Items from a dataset
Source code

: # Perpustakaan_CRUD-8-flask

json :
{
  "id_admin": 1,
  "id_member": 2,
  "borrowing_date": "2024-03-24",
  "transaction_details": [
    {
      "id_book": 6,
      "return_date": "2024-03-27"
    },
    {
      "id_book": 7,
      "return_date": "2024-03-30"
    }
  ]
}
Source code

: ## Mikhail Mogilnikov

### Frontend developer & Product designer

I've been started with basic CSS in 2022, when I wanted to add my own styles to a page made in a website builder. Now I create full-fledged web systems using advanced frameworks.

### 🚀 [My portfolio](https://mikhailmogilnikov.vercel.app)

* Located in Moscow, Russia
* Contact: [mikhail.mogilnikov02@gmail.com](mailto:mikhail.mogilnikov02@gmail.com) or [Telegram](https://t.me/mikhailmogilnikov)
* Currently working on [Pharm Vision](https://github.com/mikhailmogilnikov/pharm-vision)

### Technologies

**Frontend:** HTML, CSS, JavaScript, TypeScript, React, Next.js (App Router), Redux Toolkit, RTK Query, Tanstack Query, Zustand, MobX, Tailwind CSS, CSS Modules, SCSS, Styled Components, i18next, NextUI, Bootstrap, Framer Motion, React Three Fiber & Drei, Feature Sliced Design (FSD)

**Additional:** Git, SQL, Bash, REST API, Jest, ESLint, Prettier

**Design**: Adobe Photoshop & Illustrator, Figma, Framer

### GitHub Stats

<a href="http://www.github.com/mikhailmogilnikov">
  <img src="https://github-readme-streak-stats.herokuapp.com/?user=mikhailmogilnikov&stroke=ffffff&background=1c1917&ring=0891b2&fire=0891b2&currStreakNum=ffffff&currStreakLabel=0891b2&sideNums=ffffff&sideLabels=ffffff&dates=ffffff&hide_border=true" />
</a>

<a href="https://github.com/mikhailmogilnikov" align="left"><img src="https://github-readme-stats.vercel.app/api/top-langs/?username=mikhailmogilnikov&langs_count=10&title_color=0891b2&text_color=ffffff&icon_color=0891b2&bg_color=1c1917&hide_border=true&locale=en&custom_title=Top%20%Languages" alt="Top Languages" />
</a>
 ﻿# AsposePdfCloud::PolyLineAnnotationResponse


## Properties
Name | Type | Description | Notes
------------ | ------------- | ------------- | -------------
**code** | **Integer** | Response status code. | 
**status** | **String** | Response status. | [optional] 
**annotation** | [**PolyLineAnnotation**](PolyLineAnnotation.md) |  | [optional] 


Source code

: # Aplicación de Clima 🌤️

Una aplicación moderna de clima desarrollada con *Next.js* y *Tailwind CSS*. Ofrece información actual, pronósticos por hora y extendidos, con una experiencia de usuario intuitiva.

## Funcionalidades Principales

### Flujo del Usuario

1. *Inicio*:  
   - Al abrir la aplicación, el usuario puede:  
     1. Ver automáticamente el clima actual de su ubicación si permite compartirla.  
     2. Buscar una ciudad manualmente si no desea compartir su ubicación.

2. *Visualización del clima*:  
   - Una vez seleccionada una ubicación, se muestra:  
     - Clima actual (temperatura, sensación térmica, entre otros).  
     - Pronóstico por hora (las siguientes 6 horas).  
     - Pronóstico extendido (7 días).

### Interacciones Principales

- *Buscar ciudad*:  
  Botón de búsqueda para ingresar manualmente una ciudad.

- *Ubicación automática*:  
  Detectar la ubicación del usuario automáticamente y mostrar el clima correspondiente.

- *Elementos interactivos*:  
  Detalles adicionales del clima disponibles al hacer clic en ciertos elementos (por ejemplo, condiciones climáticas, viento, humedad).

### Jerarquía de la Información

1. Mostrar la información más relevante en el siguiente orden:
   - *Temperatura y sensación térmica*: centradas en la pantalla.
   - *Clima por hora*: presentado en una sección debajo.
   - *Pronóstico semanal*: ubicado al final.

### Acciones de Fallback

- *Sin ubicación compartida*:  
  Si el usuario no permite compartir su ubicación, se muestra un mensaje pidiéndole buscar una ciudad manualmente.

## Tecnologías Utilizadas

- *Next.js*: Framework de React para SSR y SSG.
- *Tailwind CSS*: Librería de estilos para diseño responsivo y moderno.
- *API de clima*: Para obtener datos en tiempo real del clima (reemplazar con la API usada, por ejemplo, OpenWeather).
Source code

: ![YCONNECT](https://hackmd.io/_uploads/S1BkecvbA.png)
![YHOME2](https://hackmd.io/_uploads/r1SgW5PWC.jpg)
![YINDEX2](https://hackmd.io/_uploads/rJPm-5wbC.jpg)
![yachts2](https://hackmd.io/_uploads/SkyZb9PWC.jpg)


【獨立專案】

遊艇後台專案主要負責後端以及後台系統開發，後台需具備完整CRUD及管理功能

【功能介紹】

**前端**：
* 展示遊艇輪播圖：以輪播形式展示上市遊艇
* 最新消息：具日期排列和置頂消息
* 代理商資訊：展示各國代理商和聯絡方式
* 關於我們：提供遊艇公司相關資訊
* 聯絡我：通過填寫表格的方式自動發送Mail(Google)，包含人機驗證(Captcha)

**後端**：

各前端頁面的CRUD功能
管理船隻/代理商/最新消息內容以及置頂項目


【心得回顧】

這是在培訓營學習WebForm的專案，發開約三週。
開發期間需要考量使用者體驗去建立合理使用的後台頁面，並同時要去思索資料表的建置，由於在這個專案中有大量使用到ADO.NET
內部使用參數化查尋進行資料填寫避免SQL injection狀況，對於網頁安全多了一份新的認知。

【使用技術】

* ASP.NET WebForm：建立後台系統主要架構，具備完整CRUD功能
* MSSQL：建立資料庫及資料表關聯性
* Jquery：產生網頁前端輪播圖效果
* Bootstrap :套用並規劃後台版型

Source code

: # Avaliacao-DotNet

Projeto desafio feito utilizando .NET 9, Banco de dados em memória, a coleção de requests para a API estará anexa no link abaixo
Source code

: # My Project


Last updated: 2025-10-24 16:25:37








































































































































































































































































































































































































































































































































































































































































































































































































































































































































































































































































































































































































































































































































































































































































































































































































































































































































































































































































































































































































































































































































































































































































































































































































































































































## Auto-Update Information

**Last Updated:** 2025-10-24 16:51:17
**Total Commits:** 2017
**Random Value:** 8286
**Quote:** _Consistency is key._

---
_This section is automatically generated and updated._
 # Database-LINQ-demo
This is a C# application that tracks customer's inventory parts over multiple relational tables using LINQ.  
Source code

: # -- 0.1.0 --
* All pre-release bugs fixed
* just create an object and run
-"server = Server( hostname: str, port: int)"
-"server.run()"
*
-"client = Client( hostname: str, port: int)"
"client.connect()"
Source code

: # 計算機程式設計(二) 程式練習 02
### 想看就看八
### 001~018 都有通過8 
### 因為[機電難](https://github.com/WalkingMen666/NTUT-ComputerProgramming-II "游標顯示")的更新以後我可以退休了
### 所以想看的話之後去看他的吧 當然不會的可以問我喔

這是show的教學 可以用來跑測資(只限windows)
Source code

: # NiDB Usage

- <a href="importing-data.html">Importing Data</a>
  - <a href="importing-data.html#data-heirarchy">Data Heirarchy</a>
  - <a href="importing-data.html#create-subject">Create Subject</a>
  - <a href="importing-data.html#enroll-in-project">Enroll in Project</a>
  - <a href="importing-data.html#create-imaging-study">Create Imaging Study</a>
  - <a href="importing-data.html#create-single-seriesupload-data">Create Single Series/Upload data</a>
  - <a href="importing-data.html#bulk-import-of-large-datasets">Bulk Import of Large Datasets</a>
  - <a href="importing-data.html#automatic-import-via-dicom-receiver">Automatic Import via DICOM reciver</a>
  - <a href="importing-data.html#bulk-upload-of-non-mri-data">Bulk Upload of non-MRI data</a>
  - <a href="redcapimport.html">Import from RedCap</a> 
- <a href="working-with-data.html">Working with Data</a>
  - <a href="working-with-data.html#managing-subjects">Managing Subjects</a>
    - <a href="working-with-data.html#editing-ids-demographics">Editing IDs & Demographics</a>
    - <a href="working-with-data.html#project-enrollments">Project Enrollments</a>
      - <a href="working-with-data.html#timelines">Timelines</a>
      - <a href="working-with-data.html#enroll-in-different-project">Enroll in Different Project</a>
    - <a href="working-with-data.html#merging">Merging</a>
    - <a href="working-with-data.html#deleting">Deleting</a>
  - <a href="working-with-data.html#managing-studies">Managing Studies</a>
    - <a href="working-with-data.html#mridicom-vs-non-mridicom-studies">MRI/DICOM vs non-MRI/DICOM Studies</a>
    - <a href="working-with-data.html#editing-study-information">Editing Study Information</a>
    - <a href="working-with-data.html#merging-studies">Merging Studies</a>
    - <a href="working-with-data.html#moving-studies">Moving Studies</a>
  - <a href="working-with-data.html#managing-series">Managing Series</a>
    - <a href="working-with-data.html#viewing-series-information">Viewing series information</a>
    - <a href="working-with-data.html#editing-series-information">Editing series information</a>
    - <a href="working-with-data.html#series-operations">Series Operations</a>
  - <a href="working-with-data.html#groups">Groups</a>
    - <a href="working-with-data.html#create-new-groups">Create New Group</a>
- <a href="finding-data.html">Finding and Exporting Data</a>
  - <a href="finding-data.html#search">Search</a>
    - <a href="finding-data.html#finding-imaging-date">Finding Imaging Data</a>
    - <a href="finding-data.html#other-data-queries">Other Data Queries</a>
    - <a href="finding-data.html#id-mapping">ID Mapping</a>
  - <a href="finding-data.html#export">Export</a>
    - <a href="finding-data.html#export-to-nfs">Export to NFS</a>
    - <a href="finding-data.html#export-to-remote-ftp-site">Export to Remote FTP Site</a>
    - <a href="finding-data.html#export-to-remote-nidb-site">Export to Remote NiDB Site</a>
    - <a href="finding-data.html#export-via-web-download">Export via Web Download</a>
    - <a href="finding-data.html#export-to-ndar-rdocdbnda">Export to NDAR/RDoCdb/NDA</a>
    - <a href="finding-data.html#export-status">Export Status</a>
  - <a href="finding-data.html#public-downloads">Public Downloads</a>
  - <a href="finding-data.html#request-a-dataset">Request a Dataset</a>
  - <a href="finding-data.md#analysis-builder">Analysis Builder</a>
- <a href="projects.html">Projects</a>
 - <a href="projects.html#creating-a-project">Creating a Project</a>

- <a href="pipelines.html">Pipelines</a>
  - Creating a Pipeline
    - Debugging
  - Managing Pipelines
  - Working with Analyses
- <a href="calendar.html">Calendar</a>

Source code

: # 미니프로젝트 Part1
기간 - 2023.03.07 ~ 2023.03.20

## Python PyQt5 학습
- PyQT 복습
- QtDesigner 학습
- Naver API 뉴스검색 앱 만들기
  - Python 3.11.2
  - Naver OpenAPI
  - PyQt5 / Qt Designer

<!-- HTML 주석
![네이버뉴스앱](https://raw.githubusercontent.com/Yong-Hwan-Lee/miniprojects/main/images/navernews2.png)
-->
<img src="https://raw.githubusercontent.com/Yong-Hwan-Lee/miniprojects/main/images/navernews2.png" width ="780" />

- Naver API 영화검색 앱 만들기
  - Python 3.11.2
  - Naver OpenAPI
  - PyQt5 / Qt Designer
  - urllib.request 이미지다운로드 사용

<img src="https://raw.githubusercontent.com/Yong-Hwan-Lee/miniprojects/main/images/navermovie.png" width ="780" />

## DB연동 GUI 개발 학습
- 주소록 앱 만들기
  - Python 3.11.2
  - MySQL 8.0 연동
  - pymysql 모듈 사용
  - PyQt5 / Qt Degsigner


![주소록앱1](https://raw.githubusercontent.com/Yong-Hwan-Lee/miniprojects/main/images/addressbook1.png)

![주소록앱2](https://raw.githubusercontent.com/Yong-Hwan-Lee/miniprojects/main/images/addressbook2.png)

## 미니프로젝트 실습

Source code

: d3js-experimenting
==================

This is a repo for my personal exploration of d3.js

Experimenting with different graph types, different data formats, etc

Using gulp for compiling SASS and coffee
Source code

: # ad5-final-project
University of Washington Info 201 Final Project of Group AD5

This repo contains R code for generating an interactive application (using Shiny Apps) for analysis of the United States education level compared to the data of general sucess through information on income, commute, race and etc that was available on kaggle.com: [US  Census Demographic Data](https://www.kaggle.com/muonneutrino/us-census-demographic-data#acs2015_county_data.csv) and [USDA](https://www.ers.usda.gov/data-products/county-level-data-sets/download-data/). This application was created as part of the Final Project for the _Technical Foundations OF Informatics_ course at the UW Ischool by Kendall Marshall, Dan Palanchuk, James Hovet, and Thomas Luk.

### Brief
Update the records from their start through the line that contains "### Frontend developer & Product designer": replace "return_date" with "due_date" and leave everything else unchanged.

### Result for this task
Source code

: # Perpustakaan_CRUD-8-flask

json :
{
  "id_admin": 1,
  "id_member": 2,
  "borrowing_date": "2024-03-24",
  "transaction_details": [
    {
      "id_book": 6,
      "due_date": "2024-03-27"
    },
    {
      "id_book": 7,
      "due_date": "2024-03-30"
    }
  ]
}
Source code

: ## Mikhail Mogilnikov

### Frontend developer & Product designer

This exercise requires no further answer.